Quality of life matters, and if MS were to take the pleasure out of cooking, herb gardening and eating, then for me, MS has won.
So what happens, then, if I decide to not take any medications at all?
Well. Though I am doing okay on this current medication, it's not clear whether my current medication is to credit for my remission. Maybe this is just my pattern and my body has already worked its way naturally into remission. Maybe I won't have another relapse for 10 more years, and even then, maybe it won't even be that big a deal. I will be 60 then, and people who are 60 have all kinds of things happening to them as they age. That's normal and wouldn't necessarily mean I would be blind or in a wheelchair or wearing Depends.
So it could be that I am one of those people who might be able to get away with not taking medication solely on the basis of slow progression. And that would be a lucky thing indeed; I know many who have disease onset and it's all downhill from there.
The other thing that could happen is that, once off this medication, I begin to develop more symptoms and relapse, which would also be perfectly believable as I am a person mitigating a Sandwich Generation lifestyle: smashed between the major demands of busy teenagers and elderly parents who are no longer independent. The stress is unbelievable, sometimes.
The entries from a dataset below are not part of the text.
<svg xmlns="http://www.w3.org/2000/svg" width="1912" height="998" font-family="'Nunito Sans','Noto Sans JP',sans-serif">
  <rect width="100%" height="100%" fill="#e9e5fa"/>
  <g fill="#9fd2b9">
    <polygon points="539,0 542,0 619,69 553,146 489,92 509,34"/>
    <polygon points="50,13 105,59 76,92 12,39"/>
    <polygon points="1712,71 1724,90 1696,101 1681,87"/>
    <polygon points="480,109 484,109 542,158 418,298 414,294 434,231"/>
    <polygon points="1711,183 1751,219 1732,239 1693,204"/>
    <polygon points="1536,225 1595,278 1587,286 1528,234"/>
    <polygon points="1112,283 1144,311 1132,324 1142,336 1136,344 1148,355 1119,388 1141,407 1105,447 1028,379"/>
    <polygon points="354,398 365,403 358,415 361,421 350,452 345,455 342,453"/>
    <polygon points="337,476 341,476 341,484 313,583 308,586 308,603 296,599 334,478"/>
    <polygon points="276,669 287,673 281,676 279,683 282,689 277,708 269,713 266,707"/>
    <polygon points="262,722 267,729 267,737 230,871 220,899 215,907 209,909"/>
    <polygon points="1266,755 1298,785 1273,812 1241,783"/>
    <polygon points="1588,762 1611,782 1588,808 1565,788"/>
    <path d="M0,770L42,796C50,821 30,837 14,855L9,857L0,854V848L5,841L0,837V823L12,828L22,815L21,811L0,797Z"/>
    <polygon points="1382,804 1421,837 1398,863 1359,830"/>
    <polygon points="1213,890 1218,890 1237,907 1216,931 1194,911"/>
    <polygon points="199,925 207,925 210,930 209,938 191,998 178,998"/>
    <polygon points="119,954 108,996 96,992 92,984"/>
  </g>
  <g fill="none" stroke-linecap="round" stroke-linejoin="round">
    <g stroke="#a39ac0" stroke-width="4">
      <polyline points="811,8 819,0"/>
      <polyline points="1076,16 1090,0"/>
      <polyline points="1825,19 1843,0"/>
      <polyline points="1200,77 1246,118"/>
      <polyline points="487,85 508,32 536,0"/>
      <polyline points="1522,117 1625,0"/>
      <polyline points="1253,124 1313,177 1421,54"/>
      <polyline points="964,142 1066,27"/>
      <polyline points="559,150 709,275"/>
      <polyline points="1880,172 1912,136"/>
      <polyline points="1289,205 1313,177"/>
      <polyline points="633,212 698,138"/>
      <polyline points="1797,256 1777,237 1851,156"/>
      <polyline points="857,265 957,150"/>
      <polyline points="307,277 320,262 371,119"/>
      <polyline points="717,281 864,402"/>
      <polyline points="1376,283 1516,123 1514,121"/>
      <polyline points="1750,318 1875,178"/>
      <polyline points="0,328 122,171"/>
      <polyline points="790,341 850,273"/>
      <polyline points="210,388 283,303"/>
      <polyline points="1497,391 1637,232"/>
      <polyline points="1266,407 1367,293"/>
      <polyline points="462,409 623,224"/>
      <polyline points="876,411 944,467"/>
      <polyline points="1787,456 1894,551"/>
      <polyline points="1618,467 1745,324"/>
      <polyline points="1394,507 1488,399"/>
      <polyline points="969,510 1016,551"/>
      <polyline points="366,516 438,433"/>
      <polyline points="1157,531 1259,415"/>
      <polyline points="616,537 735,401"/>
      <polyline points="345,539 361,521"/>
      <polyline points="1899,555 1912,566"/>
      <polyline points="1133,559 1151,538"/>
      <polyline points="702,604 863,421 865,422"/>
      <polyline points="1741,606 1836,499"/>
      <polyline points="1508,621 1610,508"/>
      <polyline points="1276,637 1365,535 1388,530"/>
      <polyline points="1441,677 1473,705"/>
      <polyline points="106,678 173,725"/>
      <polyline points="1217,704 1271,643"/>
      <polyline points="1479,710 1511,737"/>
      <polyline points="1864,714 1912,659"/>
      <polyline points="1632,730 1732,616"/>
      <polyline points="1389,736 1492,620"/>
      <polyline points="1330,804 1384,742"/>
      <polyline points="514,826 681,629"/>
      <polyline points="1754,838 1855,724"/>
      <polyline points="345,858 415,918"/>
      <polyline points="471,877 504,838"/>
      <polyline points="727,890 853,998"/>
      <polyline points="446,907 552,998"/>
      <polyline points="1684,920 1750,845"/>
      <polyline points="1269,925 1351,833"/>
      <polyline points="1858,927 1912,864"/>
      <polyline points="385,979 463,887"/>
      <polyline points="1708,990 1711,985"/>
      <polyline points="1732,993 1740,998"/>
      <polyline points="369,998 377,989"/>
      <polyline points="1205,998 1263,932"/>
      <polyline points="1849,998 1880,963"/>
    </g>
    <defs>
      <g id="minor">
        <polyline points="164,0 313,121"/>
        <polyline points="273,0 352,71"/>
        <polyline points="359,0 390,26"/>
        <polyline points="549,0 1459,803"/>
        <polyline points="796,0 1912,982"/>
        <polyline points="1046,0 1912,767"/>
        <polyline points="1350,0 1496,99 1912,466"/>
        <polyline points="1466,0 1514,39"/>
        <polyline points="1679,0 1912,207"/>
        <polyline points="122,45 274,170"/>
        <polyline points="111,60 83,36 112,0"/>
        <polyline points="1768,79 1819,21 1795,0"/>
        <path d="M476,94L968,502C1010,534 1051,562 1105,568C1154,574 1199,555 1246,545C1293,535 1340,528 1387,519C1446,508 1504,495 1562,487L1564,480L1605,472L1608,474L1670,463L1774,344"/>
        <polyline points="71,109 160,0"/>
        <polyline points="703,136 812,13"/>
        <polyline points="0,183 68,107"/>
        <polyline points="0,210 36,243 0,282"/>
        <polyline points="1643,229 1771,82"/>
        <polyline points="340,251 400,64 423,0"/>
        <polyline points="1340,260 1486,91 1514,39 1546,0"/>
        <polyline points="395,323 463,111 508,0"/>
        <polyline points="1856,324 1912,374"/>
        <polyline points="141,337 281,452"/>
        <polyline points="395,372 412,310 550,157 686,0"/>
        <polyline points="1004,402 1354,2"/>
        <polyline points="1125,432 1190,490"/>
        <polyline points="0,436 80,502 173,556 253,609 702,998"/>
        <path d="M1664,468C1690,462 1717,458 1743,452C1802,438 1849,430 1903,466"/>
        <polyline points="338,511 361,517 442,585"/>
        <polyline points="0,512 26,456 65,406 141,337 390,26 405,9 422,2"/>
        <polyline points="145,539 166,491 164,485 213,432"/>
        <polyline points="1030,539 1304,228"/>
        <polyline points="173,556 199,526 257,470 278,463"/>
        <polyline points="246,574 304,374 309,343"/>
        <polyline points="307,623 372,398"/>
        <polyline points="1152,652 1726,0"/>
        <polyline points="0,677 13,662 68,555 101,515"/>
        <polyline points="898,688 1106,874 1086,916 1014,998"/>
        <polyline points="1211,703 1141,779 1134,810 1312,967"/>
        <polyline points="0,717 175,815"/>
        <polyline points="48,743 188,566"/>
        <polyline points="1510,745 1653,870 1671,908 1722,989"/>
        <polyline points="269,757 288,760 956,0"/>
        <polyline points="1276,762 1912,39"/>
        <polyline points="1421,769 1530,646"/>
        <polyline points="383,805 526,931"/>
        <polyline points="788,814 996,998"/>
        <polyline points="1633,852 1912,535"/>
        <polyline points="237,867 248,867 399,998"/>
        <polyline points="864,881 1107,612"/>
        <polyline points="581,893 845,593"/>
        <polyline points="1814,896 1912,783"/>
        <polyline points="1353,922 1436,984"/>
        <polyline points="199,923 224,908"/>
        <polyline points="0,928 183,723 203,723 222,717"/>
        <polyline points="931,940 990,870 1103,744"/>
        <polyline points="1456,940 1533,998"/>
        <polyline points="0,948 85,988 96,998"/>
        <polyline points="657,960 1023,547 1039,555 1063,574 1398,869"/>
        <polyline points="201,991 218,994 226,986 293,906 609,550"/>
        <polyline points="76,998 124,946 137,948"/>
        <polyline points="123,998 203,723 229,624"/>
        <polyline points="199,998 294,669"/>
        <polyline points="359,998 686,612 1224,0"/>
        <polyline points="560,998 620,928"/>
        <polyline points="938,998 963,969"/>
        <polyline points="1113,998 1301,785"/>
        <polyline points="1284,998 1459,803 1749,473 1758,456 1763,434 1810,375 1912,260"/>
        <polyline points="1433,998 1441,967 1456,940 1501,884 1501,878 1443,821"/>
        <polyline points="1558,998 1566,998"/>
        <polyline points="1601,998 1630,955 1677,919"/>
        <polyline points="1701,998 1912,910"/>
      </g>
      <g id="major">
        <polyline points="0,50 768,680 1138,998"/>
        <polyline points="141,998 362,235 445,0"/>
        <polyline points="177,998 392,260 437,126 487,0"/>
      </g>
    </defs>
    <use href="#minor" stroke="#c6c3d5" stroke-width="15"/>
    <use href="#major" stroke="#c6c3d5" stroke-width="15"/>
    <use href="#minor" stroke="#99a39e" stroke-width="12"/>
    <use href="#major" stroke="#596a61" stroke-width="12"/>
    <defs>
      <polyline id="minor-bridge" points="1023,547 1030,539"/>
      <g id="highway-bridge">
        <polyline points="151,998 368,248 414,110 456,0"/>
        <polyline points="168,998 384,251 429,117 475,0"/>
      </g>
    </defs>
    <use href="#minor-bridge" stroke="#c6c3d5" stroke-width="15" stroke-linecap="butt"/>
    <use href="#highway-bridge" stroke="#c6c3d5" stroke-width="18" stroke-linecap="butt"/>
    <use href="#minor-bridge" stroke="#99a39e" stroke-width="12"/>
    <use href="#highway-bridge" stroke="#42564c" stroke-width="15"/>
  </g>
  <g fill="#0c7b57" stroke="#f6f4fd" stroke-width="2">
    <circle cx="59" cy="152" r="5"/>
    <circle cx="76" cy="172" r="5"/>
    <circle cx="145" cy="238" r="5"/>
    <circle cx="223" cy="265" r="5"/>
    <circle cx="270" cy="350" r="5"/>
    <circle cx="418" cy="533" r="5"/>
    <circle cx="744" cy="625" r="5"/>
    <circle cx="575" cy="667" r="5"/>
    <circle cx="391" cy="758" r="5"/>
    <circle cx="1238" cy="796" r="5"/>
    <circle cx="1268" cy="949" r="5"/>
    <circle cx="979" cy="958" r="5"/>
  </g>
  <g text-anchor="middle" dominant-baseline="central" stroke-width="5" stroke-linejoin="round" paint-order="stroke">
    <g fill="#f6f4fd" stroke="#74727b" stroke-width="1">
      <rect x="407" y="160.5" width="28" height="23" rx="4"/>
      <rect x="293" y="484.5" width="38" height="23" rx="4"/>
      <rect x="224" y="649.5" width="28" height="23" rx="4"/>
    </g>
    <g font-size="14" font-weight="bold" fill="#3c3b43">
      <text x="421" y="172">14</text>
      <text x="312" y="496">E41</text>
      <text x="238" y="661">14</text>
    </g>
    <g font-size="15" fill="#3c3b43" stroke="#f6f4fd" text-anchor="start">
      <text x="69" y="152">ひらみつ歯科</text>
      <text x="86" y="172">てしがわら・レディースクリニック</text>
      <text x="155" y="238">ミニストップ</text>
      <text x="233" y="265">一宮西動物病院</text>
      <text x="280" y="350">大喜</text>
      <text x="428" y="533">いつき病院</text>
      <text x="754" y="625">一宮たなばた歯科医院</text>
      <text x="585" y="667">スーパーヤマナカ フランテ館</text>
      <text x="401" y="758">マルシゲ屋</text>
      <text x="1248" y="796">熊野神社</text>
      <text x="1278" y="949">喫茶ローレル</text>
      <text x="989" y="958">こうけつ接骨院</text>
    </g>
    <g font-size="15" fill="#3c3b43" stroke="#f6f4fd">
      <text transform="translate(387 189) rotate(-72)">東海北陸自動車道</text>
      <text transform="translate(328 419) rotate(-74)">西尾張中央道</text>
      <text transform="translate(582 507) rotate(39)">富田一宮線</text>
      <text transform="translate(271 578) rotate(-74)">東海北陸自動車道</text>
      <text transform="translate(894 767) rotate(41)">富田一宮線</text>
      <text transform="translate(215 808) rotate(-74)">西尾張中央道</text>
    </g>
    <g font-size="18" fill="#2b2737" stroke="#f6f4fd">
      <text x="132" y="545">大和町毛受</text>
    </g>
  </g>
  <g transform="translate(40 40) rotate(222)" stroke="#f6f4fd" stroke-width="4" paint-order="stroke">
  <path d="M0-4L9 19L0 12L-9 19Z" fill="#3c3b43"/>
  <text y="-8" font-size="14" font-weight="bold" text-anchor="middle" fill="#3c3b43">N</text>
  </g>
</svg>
They tell you to avoid stress if you have MS, but what does that mean? Skipping town? That would be the only way to avoid stress at this stage in my life.
Until my kids have drivers licenses, we are stuck in the constant queue of arranging or giving rides, carpooling etc. Our kids are extremely active; this is not a small problem to manage, but something that practically requires a family meeting every night. Which in and of itself is a challenge since we manage to maybe all be in the house at the same time about twice a week (aside from sleeping).
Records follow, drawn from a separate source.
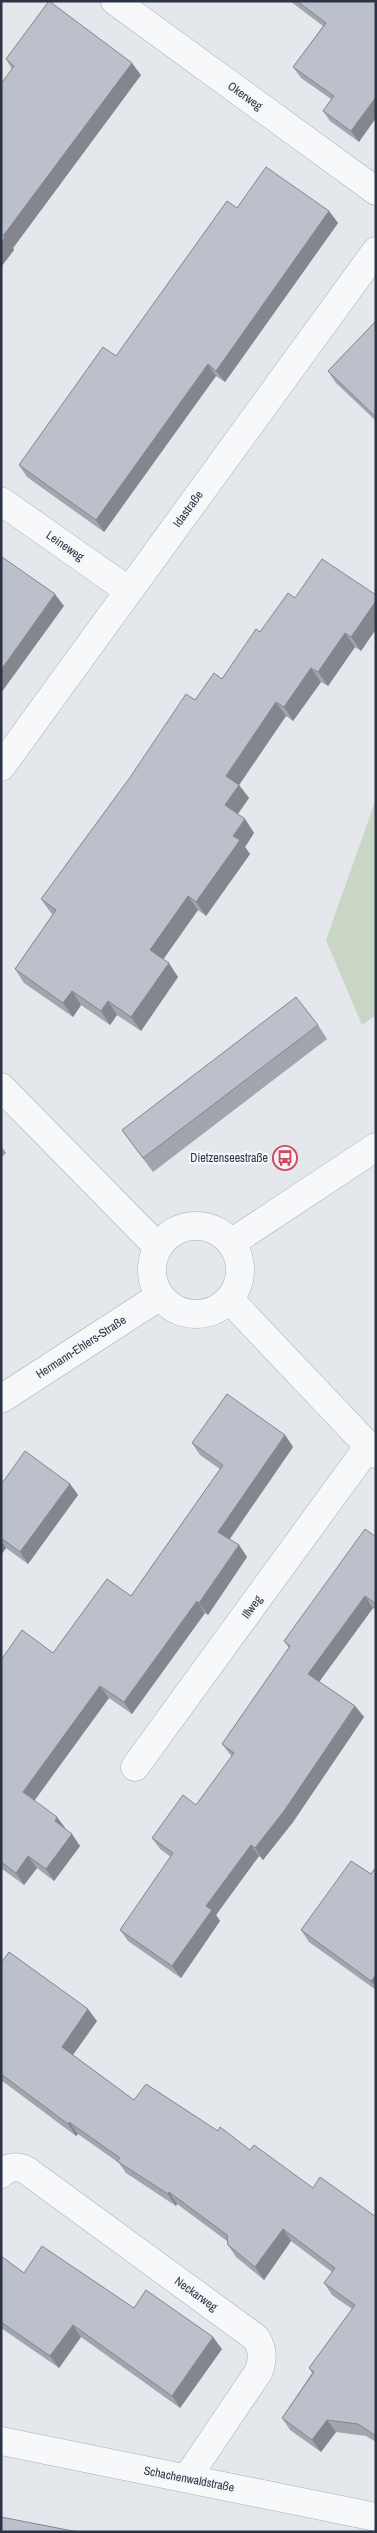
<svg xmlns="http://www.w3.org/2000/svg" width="377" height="2533" font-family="'Archivo Narrow',sans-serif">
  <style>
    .green { fill: #c9d6c5 }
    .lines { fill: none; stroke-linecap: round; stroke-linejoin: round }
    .minor-casing { stroke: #a9aeb7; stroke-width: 29 }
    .minor { stroke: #f7f8fa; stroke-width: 28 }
    .wall { fill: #a1a5ae }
    .shaded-wall { fill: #83868d }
    .building { fill: #bbc0ca; stroke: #83868d }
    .labels { text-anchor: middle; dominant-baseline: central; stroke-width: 4.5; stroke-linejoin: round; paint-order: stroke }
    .street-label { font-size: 12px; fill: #2b3445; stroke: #f4f6f9 }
    .poi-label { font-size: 12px; fill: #2b3445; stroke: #f4f6f9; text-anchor: end }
  </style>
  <rect width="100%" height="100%" fill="#e4e7ec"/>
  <path class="green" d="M376,799V1015L362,1025L326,940Z"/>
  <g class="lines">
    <defs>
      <path id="minor" d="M115,1L376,191
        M1,501L129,591
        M1,767L376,251
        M1,1087L158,1247
        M152 1270a44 44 0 1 1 88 0a44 44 0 1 1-88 0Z
        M231,1243L376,1147
        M229,1299L376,1454
        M1,1399L160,1296
        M135,1767L368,1447
        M1,2174C9,2166 17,2166 26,2170L256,2338C263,2350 263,2358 259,2371L187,2478
        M1,2441L376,2517"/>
    </defs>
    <use href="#minor" class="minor-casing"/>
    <use href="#minor" class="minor"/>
  </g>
  <path class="wall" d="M290,1H376L359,142L330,121L323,111L331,99L301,78L293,67L323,26Z
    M6,59L141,75L13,248L14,250L1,267L12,69Z
    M237,208L329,211L338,223L225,382L216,376L104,532L27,477L19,465L116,356Z
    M376,321V421L336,383L328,371Z
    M376,595V629L361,651L355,647L328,686L321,682L293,721L286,716L239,785L249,798L238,814L245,819L254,833L245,847L250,854L206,916L198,910L163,959L178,977L141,1031L117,1015L110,1025L81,1005L73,1017L24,983L15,969L53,914L51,913L41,899L195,700L222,679L260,632L295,598Z
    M318,1025L327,1039L153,1172L122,1130Z
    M1,1146L6,1153L1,1158Z
    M285,1435L293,1447L230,1539L239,1545L247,1557L208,1615L205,1613L132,1714L109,1698L34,1800L65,1829L80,1846L54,1881L37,1868L24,1885L1,1868V1660L53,1653L131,1596L220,1469L200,1455L192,1443Z
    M1,1481L3,1482L70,1484L78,1495L28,1564L6,1548L1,1555Z
    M376,1537V1610L373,1608L319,1682L355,1706L364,1717L293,1822L263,1860L259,1856L216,1915L220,1921L181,1978L128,1941L120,1930L171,1857L160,1849L152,1838L196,1805L232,1757L222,1744L289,1648L284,1641Z
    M376,1867V1990L309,1942L301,1930L371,1874Z
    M1,1963L97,2021L73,2055L134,2100L218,2131L313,2188L376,2217V2442L366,2436L336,2432L321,2452L290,2430L282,2418L312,2373L309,2368L352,2309L332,2295L324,2283L332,2272L291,2241L264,2280L236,2257L228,2245L227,2241L177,2204L176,2206L126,2173L119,2163L78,2134L76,2136L1,2080Z
    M1,2256L24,2273L134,2308L222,2349L180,2408L81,2337L59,2368L1,2328Z"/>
  <path class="shaded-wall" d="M132,63L141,75L13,248L14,250L1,267V242L3,236Z
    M376,97V118L359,142L351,131Z
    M329,211L338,223L225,382L216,371Z
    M208,364L216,376L104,532L96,520Z
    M55,594L64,606L1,693V670Z
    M376,601V629L361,651L351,637Z
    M345,633L355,647L328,686L318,672Z
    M311,668L321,682L293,721L284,707Z
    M276,702L286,716L239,785L249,798L234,819L225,805L226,776Z
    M245,819L254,833L245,847L250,854L206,916L196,902L233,836Z
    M188,896L198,910L160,964L150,950Z
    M169,963L178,977L141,1031L131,1017Z
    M72,991L81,1005L73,1017L63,1003Z
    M108,1001L117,1015L110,1025L101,1011Z
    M285,1435L293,1447L226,1544L218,1532Z
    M70,1484L78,1495L28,1564L20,1552Z
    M1,1540L6,1548L1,1555Z
    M239,1545L247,1557L208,1615L199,1603Z
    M365,1596L373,1608L316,1686L308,1674Z
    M197,1601L205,1613L132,1714L124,1702Z
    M100,1686L109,1698L32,1804L23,1792Z
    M355,1706L364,1717L293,1822L263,1860L255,1848Z
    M57,1817L66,1829L55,1821Z
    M72,1834L80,1846L54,1881L46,1869Z
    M251,1845L259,1856L216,1915L220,1921L181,1978L172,1966L206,1906Z
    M28,1856L37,1868L24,1885L16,1873Z
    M376,1975V1988L371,1981Z
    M88,2009L97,2021L70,2059L62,2047Z
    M69,2122L78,2134L76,2136L68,2124Z
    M169,2192L177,2204L176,2206L168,2194Z
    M283,2229L291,2241L264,2280L255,2267Z
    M73,2325L81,2337L59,2368L50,2356Z
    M213,2337L222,2349L180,2408L172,2396Z
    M327,2420L336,2432L321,2452L312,2440Z"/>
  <path class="building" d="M49,1L132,63L3,236L5,237L1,242V84L14,66L6,59Z
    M297,1H376V97L351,131L323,111L334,96L293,67L326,23Z
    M266,167L329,211L216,371L208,364L96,520L19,465L103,347L116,356L227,201L237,208Z
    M376,321V417L328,371Z
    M2,557L55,594L1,670V558Z
    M322,559L376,595V601L351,637L345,633L318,672L311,668L284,707L276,702L226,776L239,785L225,805L245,819L233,836L240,840L196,902L188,896L150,950L169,963L131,1017L108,1001L101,1011L72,991L63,1003L15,969L56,910L41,899L131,776L186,694L195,700L214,673L222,679L256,629L260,632L288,593L295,598Z
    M296,997L318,1025L143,1158L122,1130Z
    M227,1394L285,1435L218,1532L239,1545L199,1603L197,1601L124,1702L100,1686L23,1792L57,1817L55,1821L72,1834L46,1869L28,1856L16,1873L1,1862V1660L22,1630L53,1653L107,1579L131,1596L223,1465L192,1443Z
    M25,1451L70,1484L20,1552L1,1538V1481L3,1482Z
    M365,1529L376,1537V1604L365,1596L308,1674L355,1706L284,1811L255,1848L251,1845L206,1906L212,1910L172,1966L120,1930L173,1853L152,1838L183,1795L196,1805L234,1753L222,1744L290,1646L284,1641Z
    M351,1861L371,1874L376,1867V1975L371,1981L301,1930Z
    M9,1952L88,2009L62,2047L134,2100L146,2084L218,2131L220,2127L250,2150L254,2145L313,2188L320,2177L376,2217V2436L358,2424L327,2420L312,2440L282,2418L314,2372L309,2368L355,2305L324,2283L335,2268L283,2229L255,2267L228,2245L227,2235L169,2192L168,2194L117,2161L120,2158L69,2122L68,2124L1,2074V1963Z
    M42,2246L134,2308L146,2290L213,2337L172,2396L73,2325L50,2356L1,2322V2256L24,2273Z
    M1,2517L78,2532H1Z"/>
  <defs>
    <symbol id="bus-ring" viewBox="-11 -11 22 22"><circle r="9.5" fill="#f4f6f9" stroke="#d1495b" stroke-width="1.5"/><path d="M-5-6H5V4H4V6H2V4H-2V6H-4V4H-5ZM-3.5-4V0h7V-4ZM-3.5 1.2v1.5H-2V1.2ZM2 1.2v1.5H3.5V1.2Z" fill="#d1495b"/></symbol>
  </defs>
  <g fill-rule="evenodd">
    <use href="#bus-ring" x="271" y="1144" width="28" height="28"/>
  </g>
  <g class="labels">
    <g class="street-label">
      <text transform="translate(245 96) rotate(36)">Okerweg</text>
      <text transform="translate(188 509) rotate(-54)">Idastraße</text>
      <text transform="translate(65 546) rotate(35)">Leineweg</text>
      <text transform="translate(81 1347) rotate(-33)">Hermann-Ehlers-Straße</text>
      <text transform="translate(252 1607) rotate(-54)">Illweg</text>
      <text transform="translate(196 2294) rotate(36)">Neckarweg</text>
      <text transform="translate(189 2479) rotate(11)">Schachenwaldstraße</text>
    </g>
    <g class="poi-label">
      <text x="268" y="1158">Dietzenseestraße</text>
    </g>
  </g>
  <rect width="377" height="2533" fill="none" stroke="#2b3445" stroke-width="5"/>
</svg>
And we ask for help for caring for our elderly parents, but you would be surprised at how much of the geriatric system relies on family members to do the work of transporting, advocating, shopping, providing emotional support, even feeding and bathing them, even when they are residents in a skilled nursing facility where they are already paying top dollar presumably for the dispensing of these services.
In any given week, we are tasked with driving somebody somewhere a minimum of 8 times a week, not counting trips to the hospital for the aging parents and trips to the activities for the kids. For two people who do not participate in a daily workday commute, we put in a lot of hours and miles driving.
Regardless, the challenge for me is far beyond managing the stress of life; it's deciding what I am willing to do: undergo expensive medical therapies as a guinea pig and hope they keep me healthy, or take a risk and see what happens without the drugs?
Right now, taking the oral medication is an obvious solution: few risks, and good tolerance, and it's not hard to administer. But without it, what is the risk/benefit ratio? Do I have a bad enough case of MS to justify taking meds that may actually make me feel worse even if they halt progression? Is my MS ever going to progress that severely? The odds seem to say no. But what if it does? Will I live with regret knowing I had options but, because I didn't use them, ended up getting worse with a disease that has impacts that are not reversible? I've heard those cautionary tales, too.
The raccoon gave me no answers, nor did the fire, but it was a still a celebration, with a point, and I hope in a year's time, I'll have come closer to an answer... by choice, and not by force.